Psychologie:Mein Kumpel, der Chatbot

Psychologie: Wer spricht? In der Konversation mit einem Gerät offenbaren Männer eine Vorliebe für Chat-Bots mit männlicher Stimme. Die sind ihnen am sympathischsten.

Wer spricht? In der Konversation mit einem Gerät offenbaren Männer eine Vorliebe für Chat-Bots mit männlicher Stimme. Die sind ihnen am sympathischsten.

(Foto: Erstudio via imago-images.de/IMAGO/Panthermedia)

Frauen und Männer reagieren unterschiedlich auf sprechende Geräte. Eine wesentliche Rolle spielt dabei, nach welchem Geschlecht die künstliche Stimme klingt.

Von Sebastian Herrmann

Eines Tages begannen die Geräte zu reden und das Wort an den Menschen zu richten. Die Bluetooth-Box zum Beispiel, die stets direkt nach dem Anschalten mit roboterhafter Frauenstimme verkündet, wie es um den Akku-Füllstand bestellt ist, um dann, nach manchmal längerer Pause, aufzusagen, mit welchen Geräten in der unmittelbaren Umgebung sie sich gerade verbunden hat. Die artifizielle Stimme löste zu Beginn der Beziehung mit dieser Musikbox vor allem Befremden aus. Siri, Alexa, Cortana und all die anderen Sprachassistenten der großen Tech-Konzerne klingen da schon deutlich menschlicher. Ein Phänomen, das Alltag geworden ist: Die labernden Geräte hören sich fast wie echte Menschen an. Neulich führte einen eine verbindlich-freundliche Männerstimme durch die Menüpunkte auf dem Touchscreen eines Fotoautomaten in einem Vorstadt-Einkaufszentrum. Das klappte so geschmeidig, dass sich eine kumpelhafte Nähe zum Maschinenmann aus dem digitalen Bauchraum der Passbildkabine einstellte.

Genau das ist ein Thema, das auch Wissenschaftler beschäftigt. Wenn nämlich die Geräte mit den Menschen sprechen, so die Grundfrage: Wie verstehen sich die Beteiligten dieser Konversation, und unter welchen Bedingungen entsteht ein positiver Austausch? Weizi Liu und Mike Yao von der University of Illinois Urbana-Champaign berichten nun im Fachjournal Computers in Human Behavior, dass das Geschlecht aller Beteiligten dabei ein wesentlicher Faktor ist. Frauen und Männer reagieren unterschiedlich auf sprechende Geräte - und vor allem spielt es eine Rolle, ob die künstliche Stimme wie eine Frau oder ein Mann klingt.

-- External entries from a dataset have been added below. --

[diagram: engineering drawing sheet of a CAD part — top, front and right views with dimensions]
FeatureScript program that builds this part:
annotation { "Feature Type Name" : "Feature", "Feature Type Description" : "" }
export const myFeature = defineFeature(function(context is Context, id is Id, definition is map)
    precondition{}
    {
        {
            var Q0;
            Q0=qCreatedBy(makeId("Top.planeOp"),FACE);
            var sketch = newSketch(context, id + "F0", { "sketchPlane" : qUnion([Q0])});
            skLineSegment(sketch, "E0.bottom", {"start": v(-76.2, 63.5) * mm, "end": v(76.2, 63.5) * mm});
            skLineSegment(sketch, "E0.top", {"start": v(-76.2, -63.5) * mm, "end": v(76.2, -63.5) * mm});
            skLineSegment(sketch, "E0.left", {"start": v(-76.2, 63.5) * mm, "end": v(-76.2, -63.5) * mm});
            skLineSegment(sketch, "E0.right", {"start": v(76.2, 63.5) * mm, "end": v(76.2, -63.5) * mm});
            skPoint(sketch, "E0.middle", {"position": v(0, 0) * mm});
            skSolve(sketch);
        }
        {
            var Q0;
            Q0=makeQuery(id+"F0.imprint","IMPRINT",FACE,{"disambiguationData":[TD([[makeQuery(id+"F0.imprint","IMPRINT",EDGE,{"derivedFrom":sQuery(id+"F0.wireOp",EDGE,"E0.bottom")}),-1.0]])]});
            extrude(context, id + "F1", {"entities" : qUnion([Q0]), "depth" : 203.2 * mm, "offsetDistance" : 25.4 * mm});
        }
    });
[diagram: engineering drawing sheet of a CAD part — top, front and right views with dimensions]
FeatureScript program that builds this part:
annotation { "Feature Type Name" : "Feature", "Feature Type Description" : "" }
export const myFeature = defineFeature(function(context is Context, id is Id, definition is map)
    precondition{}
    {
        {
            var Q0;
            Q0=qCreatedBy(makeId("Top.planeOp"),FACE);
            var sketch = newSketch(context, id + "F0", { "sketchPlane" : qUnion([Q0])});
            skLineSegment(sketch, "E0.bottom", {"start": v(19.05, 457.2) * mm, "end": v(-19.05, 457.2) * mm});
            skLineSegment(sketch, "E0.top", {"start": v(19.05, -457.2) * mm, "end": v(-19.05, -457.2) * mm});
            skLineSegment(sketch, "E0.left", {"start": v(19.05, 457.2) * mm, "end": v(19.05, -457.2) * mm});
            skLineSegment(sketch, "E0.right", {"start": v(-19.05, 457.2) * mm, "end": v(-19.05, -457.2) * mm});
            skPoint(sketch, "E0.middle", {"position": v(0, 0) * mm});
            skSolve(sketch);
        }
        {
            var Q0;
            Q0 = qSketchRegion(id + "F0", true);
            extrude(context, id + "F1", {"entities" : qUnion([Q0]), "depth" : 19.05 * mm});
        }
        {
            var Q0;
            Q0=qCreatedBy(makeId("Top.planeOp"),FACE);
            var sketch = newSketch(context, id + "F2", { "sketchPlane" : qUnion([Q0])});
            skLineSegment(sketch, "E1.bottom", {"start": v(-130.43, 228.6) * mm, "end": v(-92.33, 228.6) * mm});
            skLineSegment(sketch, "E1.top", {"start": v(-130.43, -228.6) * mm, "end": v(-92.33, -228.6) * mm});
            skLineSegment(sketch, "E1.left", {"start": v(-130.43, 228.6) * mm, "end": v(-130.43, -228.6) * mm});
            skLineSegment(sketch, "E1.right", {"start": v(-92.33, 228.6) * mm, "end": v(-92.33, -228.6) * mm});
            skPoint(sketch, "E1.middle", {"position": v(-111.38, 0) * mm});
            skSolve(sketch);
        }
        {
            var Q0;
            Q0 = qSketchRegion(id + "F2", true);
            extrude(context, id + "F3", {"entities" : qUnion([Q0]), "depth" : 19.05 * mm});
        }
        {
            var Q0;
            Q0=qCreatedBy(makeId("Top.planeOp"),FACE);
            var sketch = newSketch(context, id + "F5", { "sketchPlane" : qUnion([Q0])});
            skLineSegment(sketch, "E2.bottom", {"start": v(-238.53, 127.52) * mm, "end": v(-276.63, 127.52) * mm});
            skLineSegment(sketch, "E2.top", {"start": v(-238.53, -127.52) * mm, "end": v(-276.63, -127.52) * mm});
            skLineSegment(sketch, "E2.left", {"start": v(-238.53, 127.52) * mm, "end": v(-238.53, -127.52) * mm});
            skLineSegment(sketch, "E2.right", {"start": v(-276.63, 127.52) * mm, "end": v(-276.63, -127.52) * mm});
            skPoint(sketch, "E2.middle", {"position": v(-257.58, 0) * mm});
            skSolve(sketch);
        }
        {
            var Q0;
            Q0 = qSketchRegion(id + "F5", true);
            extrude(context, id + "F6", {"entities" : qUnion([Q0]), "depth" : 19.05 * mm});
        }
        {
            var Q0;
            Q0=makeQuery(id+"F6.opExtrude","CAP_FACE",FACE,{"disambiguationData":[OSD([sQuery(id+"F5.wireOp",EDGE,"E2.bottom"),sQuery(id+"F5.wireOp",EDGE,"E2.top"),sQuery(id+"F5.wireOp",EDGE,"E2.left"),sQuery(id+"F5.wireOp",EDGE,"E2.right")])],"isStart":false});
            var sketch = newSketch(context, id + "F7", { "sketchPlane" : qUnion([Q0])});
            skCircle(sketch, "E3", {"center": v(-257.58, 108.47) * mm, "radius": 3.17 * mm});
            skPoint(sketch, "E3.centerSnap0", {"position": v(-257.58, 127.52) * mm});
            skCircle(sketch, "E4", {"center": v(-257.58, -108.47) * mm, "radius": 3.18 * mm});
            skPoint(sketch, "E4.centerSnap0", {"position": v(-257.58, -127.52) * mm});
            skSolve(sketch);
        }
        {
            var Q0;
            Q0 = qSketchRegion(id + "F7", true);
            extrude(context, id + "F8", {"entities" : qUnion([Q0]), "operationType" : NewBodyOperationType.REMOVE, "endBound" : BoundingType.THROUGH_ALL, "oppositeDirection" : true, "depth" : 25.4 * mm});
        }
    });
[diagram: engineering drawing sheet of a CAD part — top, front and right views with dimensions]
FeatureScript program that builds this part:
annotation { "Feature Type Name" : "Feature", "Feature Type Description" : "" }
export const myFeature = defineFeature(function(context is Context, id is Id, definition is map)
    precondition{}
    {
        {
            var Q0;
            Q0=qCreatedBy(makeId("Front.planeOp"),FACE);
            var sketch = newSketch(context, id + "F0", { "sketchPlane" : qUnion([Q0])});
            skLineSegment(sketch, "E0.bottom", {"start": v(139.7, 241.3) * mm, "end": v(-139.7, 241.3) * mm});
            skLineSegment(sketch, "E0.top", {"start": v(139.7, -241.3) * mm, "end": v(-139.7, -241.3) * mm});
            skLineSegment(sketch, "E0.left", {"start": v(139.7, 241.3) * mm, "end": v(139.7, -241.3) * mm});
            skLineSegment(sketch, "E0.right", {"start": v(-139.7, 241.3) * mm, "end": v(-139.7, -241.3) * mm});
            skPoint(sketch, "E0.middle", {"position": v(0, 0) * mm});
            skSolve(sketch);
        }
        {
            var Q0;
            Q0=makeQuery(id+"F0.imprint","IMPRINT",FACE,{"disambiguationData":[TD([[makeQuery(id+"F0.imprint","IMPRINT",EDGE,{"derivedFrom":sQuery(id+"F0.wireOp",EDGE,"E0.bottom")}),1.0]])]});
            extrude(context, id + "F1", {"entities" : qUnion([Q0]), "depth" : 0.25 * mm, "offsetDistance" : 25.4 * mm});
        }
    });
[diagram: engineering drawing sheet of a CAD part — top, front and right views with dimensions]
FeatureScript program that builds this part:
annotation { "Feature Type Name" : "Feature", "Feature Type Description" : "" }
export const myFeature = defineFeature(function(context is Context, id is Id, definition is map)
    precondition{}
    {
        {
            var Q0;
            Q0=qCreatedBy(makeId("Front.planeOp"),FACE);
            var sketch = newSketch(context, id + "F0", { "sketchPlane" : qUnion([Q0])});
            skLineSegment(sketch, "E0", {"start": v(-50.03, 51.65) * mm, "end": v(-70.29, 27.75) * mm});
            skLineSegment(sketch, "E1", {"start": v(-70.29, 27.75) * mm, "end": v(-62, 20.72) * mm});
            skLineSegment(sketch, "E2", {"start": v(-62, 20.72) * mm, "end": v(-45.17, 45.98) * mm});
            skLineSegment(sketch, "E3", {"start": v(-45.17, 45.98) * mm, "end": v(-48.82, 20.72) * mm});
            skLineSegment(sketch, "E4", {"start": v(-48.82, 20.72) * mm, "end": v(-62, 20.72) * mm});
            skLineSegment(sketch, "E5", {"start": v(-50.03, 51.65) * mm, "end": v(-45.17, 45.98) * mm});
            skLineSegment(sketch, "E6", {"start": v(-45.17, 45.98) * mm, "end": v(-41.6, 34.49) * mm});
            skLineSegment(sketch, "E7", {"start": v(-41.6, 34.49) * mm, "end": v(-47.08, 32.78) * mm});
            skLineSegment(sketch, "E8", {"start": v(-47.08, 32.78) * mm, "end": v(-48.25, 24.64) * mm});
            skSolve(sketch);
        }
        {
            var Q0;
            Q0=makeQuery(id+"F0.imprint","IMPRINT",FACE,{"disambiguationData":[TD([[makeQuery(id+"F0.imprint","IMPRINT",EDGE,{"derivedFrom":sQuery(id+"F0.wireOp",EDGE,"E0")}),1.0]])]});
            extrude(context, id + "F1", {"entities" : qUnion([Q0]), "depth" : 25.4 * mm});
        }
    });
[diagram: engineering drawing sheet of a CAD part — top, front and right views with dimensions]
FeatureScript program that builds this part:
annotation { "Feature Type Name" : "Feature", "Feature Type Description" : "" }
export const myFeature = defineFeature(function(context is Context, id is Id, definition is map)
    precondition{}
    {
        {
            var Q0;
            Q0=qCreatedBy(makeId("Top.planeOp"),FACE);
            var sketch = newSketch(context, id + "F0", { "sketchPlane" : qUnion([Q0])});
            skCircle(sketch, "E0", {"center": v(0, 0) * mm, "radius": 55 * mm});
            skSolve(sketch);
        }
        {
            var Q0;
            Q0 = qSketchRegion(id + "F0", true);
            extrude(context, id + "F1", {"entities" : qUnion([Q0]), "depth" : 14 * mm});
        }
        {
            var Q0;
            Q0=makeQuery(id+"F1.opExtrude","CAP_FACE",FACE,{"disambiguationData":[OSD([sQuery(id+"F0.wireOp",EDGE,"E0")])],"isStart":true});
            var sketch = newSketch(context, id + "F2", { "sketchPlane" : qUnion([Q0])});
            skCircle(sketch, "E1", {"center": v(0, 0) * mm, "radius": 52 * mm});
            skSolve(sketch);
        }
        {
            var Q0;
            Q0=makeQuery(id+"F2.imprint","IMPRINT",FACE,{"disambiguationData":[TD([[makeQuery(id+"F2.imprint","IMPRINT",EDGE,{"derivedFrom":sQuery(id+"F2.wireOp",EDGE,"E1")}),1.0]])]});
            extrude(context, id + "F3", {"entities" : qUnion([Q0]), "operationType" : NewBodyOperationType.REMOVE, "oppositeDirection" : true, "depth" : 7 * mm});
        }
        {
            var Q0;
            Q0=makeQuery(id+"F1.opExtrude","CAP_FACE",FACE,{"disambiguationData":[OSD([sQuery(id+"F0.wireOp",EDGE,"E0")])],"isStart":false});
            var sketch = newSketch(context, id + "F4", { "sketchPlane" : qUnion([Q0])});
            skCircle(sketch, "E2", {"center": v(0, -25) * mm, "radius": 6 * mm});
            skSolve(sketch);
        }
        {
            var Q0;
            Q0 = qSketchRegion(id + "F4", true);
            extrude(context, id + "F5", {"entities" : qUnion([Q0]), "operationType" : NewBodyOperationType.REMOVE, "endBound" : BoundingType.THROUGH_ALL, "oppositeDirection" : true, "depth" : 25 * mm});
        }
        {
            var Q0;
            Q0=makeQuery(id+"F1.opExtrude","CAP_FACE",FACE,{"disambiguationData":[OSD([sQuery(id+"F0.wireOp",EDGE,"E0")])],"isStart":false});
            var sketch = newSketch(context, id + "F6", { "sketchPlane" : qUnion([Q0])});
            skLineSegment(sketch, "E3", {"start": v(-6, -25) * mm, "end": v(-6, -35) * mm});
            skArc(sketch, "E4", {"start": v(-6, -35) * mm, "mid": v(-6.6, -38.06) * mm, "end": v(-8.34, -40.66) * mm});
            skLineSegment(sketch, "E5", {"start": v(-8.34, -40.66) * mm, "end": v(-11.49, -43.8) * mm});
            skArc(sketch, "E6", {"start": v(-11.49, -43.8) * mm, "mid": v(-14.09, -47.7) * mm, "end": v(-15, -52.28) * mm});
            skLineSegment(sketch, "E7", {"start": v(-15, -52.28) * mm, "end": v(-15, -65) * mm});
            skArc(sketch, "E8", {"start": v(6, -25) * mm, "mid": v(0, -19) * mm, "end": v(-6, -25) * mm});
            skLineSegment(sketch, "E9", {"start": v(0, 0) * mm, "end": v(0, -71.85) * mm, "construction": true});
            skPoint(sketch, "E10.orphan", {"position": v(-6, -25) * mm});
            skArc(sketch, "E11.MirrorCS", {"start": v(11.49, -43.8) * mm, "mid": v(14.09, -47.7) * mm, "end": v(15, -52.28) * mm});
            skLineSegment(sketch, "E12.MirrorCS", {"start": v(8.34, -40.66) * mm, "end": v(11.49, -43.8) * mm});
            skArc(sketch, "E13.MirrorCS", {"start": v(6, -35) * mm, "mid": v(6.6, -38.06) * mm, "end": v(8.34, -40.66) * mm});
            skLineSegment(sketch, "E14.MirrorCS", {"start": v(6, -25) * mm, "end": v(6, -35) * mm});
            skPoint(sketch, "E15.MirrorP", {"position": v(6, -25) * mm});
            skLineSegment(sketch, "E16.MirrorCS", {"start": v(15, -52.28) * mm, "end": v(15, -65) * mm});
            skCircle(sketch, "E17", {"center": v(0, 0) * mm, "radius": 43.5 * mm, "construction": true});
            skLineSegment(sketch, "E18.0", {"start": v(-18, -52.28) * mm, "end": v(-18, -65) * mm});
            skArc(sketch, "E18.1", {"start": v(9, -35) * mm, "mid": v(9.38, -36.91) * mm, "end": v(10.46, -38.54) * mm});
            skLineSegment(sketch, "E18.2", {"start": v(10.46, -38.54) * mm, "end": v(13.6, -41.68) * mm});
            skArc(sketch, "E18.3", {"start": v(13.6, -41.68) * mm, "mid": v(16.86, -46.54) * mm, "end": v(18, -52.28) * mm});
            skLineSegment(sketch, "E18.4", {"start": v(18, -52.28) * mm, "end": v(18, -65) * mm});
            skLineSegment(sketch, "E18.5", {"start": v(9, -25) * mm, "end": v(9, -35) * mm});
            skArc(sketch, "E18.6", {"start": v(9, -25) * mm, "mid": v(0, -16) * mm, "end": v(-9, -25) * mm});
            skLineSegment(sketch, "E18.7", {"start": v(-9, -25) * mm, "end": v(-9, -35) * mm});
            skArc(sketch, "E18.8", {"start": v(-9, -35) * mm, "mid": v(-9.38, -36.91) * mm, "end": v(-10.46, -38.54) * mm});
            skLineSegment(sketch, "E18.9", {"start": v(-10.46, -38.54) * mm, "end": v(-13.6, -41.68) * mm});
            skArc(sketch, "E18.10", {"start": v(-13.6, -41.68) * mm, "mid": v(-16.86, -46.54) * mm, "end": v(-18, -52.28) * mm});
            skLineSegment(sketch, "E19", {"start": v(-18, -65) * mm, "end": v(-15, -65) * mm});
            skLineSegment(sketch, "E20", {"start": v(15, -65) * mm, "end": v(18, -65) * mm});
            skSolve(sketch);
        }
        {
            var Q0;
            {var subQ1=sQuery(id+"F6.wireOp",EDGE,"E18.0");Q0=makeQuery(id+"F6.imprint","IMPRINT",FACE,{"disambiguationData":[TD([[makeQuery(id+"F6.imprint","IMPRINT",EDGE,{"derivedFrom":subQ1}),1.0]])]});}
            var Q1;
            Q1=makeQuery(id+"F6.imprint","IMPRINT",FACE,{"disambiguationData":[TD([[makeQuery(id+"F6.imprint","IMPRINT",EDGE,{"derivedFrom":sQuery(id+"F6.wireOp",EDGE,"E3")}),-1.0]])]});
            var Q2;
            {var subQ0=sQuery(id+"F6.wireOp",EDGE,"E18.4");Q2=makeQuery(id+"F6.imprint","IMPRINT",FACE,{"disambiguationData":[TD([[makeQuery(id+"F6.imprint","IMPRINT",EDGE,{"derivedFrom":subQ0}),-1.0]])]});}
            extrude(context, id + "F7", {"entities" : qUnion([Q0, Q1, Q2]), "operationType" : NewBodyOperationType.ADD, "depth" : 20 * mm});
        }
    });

Frauen bewerteten den Austausch mit einem Chatbot grundsätzlich skeptischer und weniger positiv als Männer - egal, wie dieser konfiguriert war. Die schlechteste Bewertung gaben sie aber ab, wenn das Gerät mit einer weiblichen Stimme zu ihnen sprach. Ein Gerät, das klingt wie eine Frau, fanden sie im Durchschnitt am wenigstens sympathisch und wohlgesinnt. Männer bewerteten die Quasselgeräte durch die Bank deutlich positiver, egal ob die Stimme neutral, weiblich oder männlich klang. Die höchsten Sympathiewerte aber weckten bei ihnen Chatbots, die mit Männerstimme sprachen. In dieser Konstellation stimmte die Chemie einfach, so Liu und Yao. Ein Studienteilnehmer war von einem männlichen Chatbot gar so begeistert, dass die Wissenschaftler ihn mehrmals auffordern mussten, das Gespräch endlich einzustellen, weil der nächste Proband wartete.

Trotzdem gaben die meisten Probanden an, dass sie Alexa, Siri oder andere Redekisten bevorzugt mit einer Frauenstimme konfigurieren würden, wenn sie denn die Wahl hätten. Diese Haltung entspricht dem, was in der Psychologie lange als Lehrbuchwissen galt: Ansagen, Hotlines sowie Chatbots und andere Geräte sollten mit weiblicher Stimme sprechen, weil diese eher als warmherzig, vertrauens- und liebenswürdig bewertet würde. Männerstimmen weckten hingegen Assoziationen wie "aggressiv" oder "dominant" und seien deshalb zu meiden, hieß es lange. Stimmt das also doch nicht? Wer weiß. Klar ist: Früher, als die Geräte nur genderneutral gepiept haben, waren die Welt und die Beziehung zu den Geräten ein bisschen klarer - das hat einfach nur genervt.